Just my observations from a personal viewpoint and experience,
Best regards
NJH25/09/2011 17:32:10
2314 forum posts
139 photos
Hi Ron
If you look back through the various threads you will find this topic has occured before. An example is the thread entitled " MYFORD ALTERNATIVE" which may be useful. I should declare an interest here in that I have a Myford and I am very happy with it - some of the reasons for such satisfaction I set out in that thread. Of course not all Myfords are equal and it will obviously depend on how much cash you have to spend and just what that will buy you on the second hand market. The fact that the old Myford Company no longer exists puts the availability of spares (although there appears to be hope here) and, more specifically, factory rebuilds/ re-furbishment into question.
One thing I would advise is that, unless you have experience in this area, you get some knowledgeable friend to view any secondhand kit before you but it.

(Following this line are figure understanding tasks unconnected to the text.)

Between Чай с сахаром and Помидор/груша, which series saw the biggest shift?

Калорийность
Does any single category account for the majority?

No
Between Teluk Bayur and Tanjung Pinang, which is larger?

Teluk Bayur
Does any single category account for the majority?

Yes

You should also visit this site which gives good information on what to look for in a used lathe.
Good luck!

blowlamp25/09/2011 17:51:25
1658 forum posts
106 photos
I don't want to jump on a first-time poster with the 'hard sell', but I've got a very nice Boxford VSL (4.5" centre height) lathe that I would consider selling, or, if it helps you make a decision, you could just come and have a play and a fiddle without any pressure to buy at all.

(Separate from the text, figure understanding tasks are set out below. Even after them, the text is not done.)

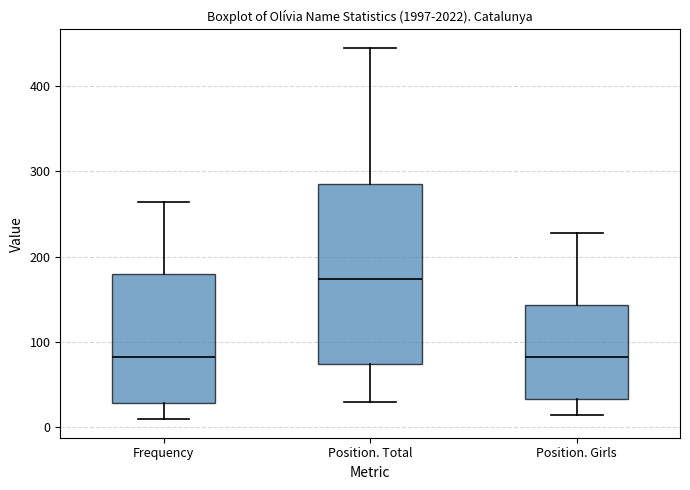

Which box's median line is the highest?

Position. Total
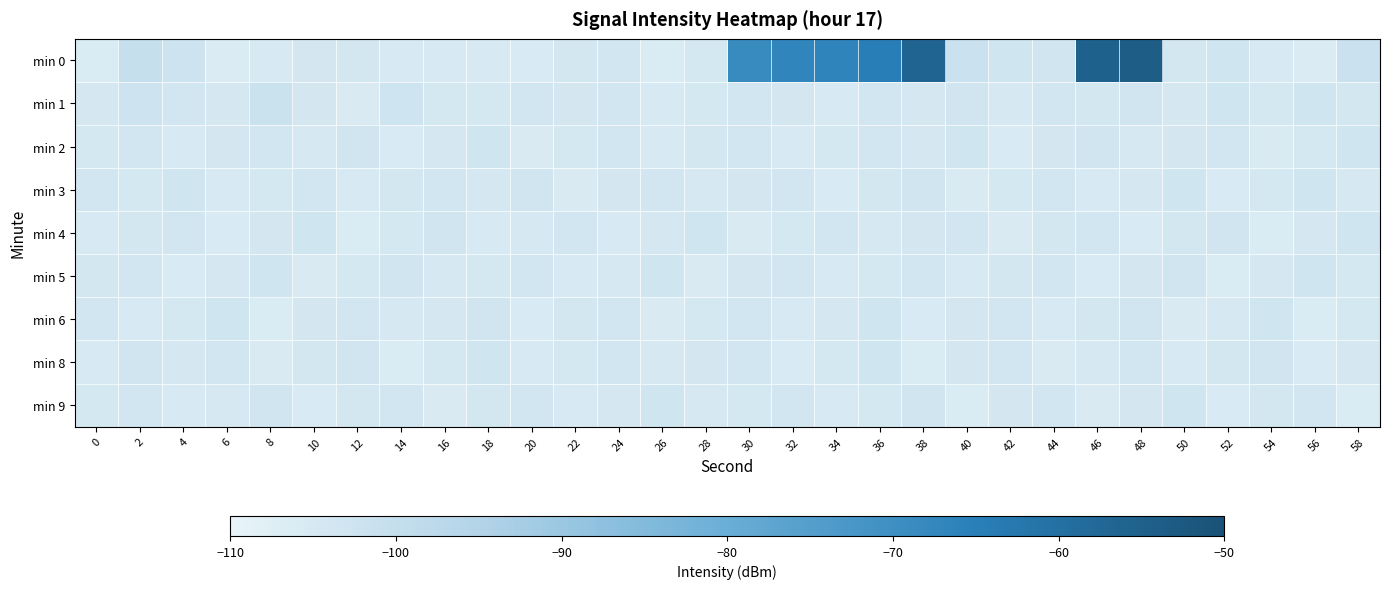

What is the difference between the highest and lowest values at 38?

49.7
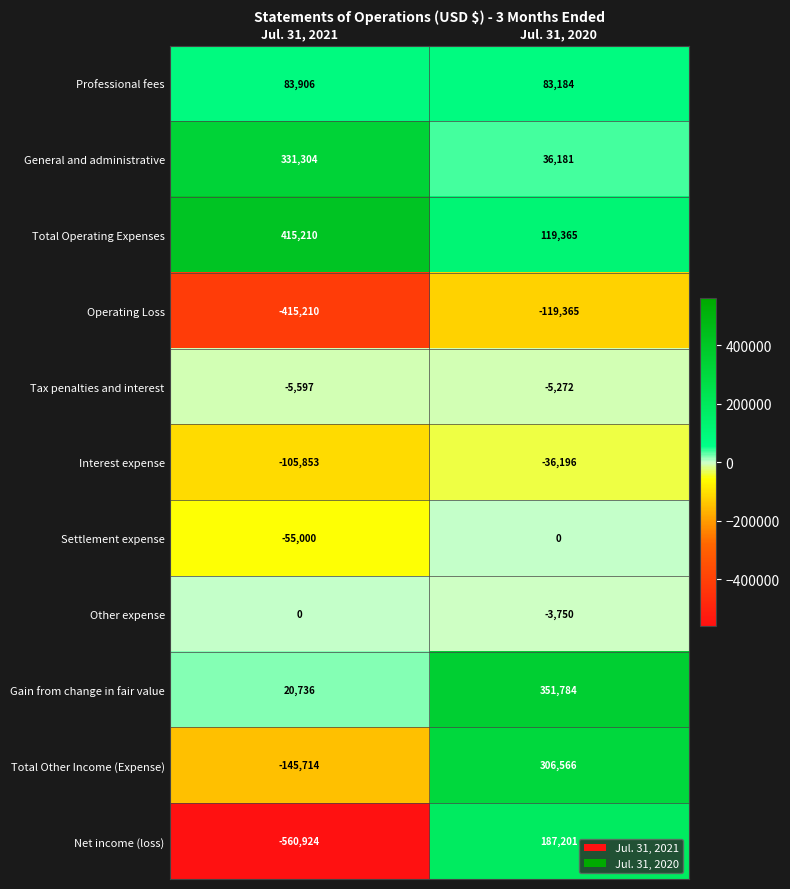

What is the spread (max minus min) of values at Jul. 31, 2021?

976134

Ronald Simpson26/09/2011 20:26:01
2 forum posts
Many thanks to everyone who has taken the time and trouble to help me in this problem. I shall ponder for a bit longer but am leaning towards new ( most of which will come from the far east ) in the hope that their standards of engineering have improved a lot in the past few years.
Regards, Ron
John Coates26/09/2011 20:37:40
558 forum posts
28 photos
Ronald - what about Wabeco (German) or Ceriani (Italian) ? Have no idea what they are like but they are an alternative to far east
Good luck paduwan !
pcb196226/09/2011 22:57:52
65 forum posts
Nobody seems to have asked Ronald what he intends to build. The centre height on a Myford could be a bit limiting if he plans to build a 4inch traction engine one day.
Like Terryd I have a Warco WM280VF which is a very capable machine, easy to
setup and use for a beginner, and big enough for most jobs a model engineer might tackle.